■ WORK INSTRUCTION 1:
Count the lines in the rows below that contain the string "odjazd", with case counting, and give only the number.

■ EXTRACT:
How harmless or lethal are blanks? Would they still hurt you if you were to fire them from a close enough range at someone?

It depends on the ranges, but blanks can kill.

So, when we’re talking about injuries and deaths from firearms, the focus is, somewhat obviously, on the bullet. That’s reasonable, the bullet is the most dangerous part of the equation, but it’s not the only danger.

Gunpowder doesn’t, technically, explode, it simply burns very energetically. This means there’s a lot of hot gasses, and burning particulate matter ejected from the barrel. Anything that doesn’t make it out of the barrel (called fouling) needs to be cleaned periodically.

This is an important, and often overlooked detail, conventional firearms are dirty and messy weapons. Modern powders burn cleaner than black powder, but this is still nasty, corrosive, stuff. This is why cleaning your gun is important, and why guns became significantly more mechanically complex after the invention of cordite. As well as after each new iteration of propellants.

Gunpowder at the point of ignition burns somewhere north of three thousand degrees Fahrenheit. (Above 1800C.) Now, it doesn’t stay at those temperatures for long, but it does release rapidly expanding, extremely hot gasses. Those can result in severe burns, at extremely close ranges (read: several inches.) Pressing a gun, loaded with blanks against someone and firing it will result in some pretty horrific wounds. This is because the expanding gasses will be forced into the victim, resulting in a star pattern tear in the victim’s skin, significant internal disruption, and burns.

■ RECORDS PROVIDED:
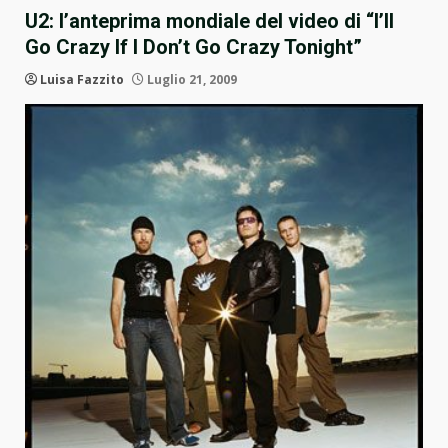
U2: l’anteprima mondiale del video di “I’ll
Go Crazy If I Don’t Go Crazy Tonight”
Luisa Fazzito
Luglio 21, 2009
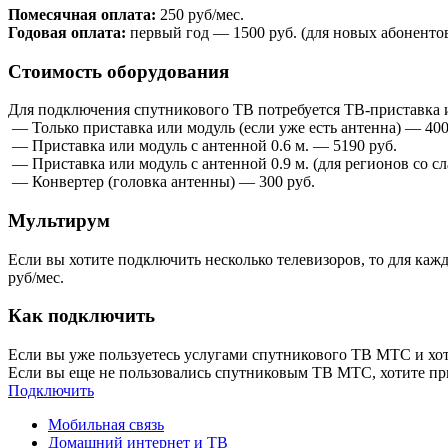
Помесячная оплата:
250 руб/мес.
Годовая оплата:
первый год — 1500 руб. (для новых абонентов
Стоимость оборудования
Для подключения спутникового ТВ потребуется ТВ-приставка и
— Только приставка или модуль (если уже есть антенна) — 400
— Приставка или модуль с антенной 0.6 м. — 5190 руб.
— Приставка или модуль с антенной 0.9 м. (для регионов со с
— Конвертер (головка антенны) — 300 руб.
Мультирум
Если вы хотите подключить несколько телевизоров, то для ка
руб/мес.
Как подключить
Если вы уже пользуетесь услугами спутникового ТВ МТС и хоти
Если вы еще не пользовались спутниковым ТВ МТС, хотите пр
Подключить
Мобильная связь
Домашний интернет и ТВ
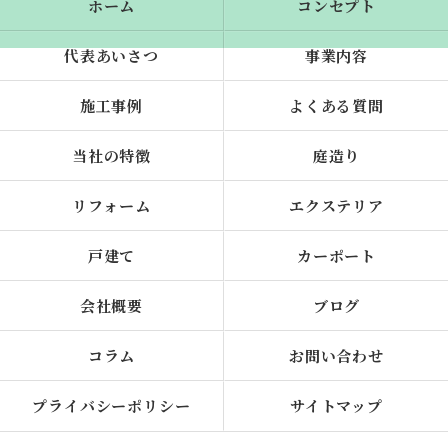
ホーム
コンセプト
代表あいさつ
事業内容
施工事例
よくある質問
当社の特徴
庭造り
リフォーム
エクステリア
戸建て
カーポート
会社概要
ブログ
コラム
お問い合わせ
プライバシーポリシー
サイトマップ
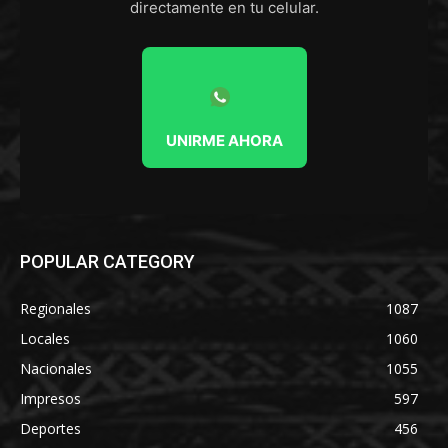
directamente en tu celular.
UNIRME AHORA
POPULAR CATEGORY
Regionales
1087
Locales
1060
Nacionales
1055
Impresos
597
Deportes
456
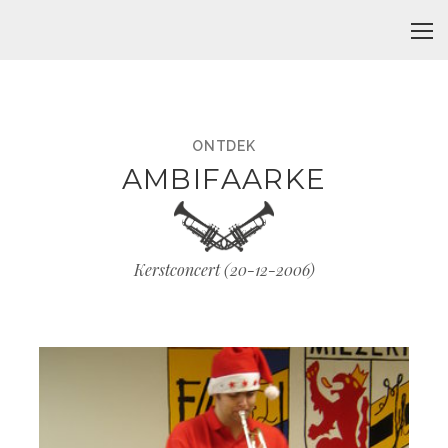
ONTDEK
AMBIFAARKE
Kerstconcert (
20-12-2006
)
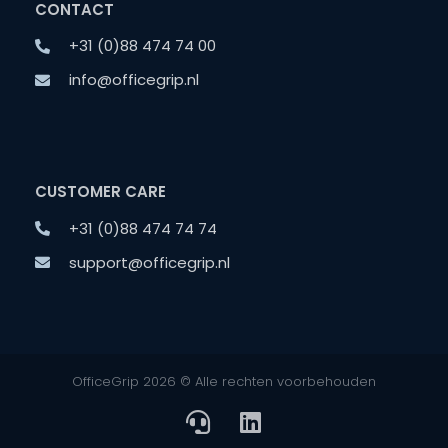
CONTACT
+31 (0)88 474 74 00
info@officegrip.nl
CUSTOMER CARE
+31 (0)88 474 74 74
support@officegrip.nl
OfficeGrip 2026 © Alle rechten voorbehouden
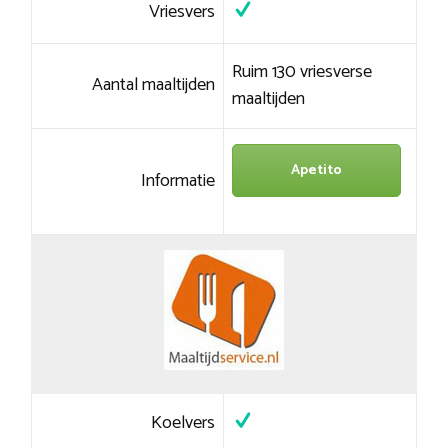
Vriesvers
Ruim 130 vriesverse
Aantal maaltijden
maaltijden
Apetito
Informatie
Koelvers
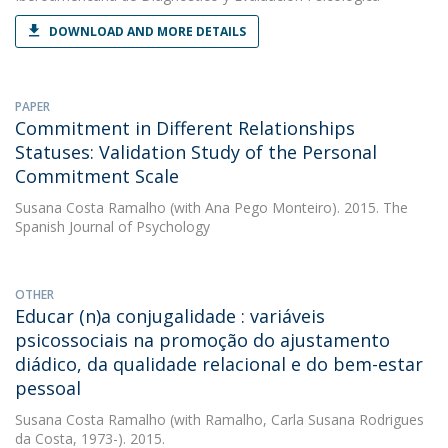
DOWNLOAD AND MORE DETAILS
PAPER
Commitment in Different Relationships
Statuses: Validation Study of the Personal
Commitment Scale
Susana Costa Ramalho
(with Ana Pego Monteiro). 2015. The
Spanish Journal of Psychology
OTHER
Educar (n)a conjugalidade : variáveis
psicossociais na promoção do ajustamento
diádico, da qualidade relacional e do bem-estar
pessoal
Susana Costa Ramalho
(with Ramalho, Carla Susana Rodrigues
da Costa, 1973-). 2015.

* * *

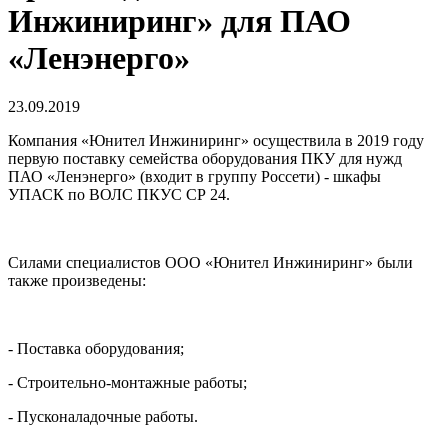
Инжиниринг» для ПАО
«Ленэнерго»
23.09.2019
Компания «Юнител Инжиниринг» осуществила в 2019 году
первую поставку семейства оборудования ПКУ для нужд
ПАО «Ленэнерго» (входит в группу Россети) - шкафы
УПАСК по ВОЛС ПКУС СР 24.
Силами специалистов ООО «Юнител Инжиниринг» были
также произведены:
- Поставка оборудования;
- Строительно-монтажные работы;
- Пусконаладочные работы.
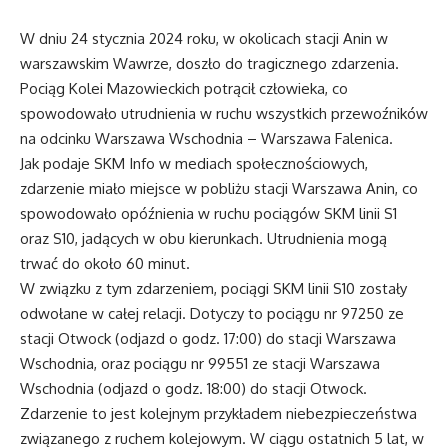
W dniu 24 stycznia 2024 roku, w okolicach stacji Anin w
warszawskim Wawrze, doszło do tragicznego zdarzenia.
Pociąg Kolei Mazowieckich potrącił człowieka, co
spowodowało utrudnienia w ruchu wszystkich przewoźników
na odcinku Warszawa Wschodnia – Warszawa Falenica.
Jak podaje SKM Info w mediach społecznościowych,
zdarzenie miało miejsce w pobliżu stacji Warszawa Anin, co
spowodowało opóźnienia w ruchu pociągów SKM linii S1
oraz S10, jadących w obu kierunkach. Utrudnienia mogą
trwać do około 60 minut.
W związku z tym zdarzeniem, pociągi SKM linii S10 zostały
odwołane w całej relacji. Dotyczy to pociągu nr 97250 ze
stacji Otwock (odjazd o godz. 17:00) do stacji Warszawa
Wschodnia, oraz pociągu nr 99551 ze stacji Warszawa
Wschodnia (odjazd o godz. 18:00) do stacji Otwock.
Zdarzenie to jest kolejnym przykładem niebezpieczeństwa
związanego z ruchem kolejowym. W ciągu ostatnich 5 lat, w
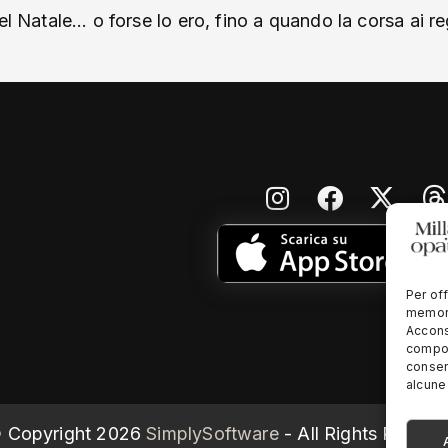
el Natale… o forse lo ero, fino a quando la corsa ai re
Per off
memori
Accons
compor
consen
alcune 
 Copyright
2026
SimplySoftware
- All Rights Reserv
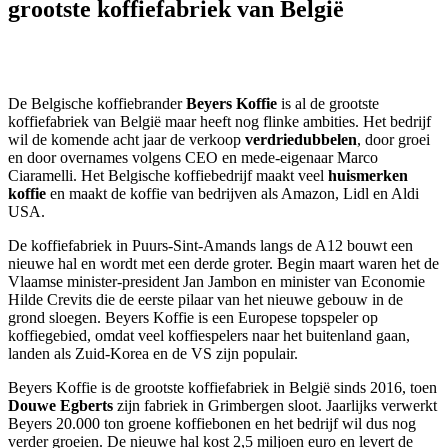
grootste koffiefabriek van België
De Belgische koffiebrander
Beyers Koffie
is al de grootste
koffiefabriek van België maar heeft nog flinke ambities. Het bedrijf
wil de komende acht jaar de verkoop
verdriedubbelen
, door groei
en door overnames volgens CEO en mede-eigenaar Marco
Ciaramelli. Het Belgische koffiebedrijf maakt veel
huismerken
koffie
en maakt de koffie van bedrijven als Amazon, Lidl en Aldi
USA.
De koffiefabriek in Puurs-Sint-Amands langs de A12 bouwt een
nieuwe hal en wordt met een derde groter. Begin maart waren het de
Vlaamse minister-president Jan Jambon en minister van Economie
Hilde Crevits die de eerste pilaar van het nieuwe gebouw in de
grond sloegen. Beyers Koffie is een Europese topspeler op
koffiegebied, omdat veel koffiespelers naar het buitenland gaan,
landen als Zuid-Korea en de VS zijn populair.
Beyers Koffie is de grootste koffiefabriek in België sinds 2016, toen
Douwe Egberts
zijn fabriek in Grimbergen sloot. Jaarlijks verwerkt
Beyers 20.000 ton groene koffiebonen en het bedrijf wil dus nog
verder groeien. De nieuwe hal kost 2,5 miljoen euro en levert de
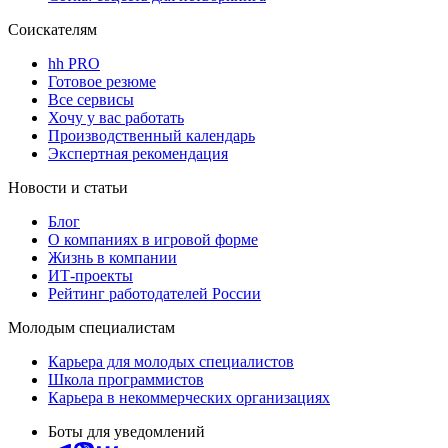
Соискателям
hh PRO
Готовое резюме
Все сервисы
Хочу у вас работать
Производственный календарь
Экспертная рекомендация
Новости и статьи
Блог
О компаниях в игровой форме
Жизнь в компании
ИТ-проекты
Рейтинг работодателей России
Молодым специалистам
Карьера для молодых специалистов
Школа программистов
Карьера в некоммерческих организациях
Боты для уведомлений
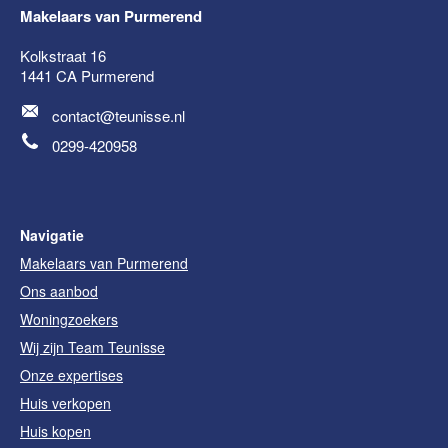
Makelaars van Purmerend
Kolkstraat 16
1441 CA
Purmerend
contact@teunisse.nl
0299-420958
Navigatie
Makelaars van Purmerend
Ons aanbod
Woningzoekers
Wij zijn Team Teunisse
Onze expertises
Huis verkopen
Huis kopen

* * *

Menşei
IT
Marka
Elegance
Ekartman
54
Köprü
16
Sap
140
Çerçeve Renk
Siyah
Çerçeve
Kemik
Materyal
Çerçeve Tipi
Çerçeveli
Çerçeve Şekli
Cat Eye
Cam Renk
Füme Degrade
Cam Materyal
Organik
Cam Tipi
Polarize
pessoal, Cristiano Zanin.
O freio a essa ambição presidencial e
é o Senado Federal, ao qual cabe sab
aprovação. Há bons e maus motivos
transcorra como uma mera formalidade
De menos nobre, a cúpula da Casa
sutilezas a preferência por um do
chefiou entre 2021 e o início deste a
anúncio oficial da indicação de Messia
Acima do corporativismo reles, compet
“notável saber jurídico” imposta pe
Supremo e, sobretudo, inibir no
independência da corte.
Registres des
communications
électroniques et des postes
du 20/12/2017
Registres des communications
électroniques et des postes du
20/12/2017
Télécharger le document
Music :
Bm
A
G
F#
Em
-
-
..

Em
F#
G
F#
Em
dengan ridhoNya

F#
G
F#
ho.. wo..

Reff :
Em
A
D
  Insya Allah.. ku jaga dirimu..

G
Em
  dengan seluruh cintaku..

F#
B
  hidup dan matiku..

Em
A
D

■ WORK INSTRUCTION 2:
Answer these questions about the text on blanks:
(a) What is the material that doesn't make it out of the barrel called?
(b) How hot does gunpowder burn at the point of ignition, in degrees Fahrenheit?
(c) What pattern of tear does a blank fired against someone leave in the skin?

■ TASK OUTPUT 1:
2

■ TASK OUTPUT 2:
(a) Fouling
(b) Somewhere north of three thousand degrees Fahrenheit
(c) A star pattern